Agrees Lasswell, "One of the things that a famous parent can do for a kid is open doors. No matter how bright or how talented you are, sometimes having some introductions can make the difference in getting that job."

But the downside of celebrities hanging out with other celebrities in splashy settings is that it can give children "a warped view of what life is really like," says Lasswell. "They often expect their lives are going to be like that all the time. But they don't see what their parents had to do to get there."

Also, a celebrity kid may end up being used by outsiders. "His peers might want to be friendly with him because he's the child of a famous person," Lieberman says.

Just as the kids may wonder if they're being used, so they, too, can become the users. "It's a terrific temptation," says Dr. Joyce Brothers. The psychologist recalls the time her daughter wanted to use another girl's jump rope and boasted to the girl's mother: "I'm Dr. Joyce Brothers' daughter, and I want the jump rope."

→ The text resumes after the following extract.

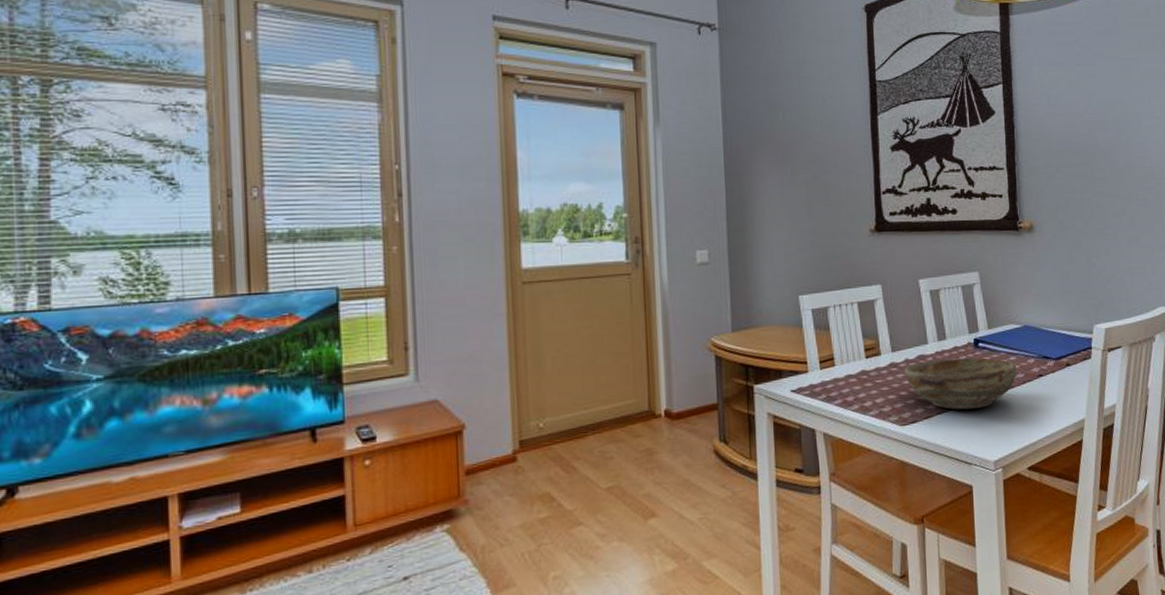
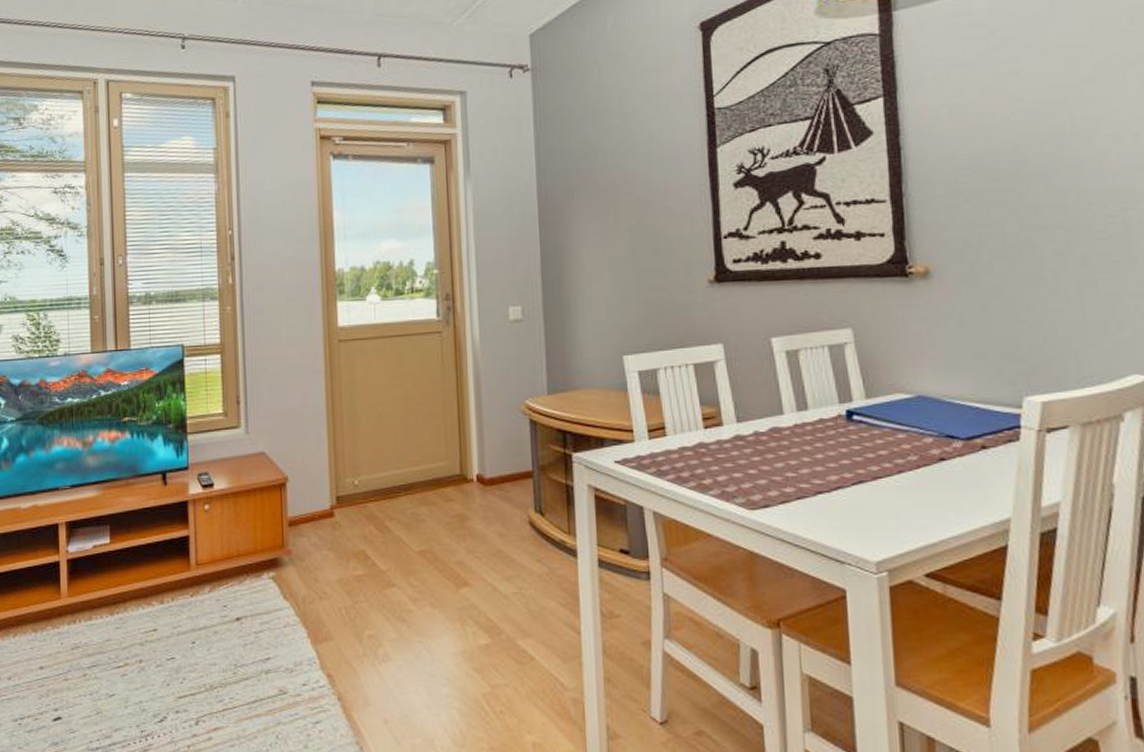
bowl: present [904,358,1017,410] -> none [753,433,908,496]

Recalls the psychologist: "She got grounded."

Perhaps the heaviest weight carried by celebrity parents is that their kids are also given the star treatment--or headlines in the National Enquirer. "You're on show all the time," says Brothers. "And it can be a burden."

"It's so ironic," adds Lieberman, "that in a sense these children get a lot of attention from the press because of who their parents are. But at the same time, they get less attention from the celebrity parent who is in the limelight. So the very people they want the attention from most gives them the least."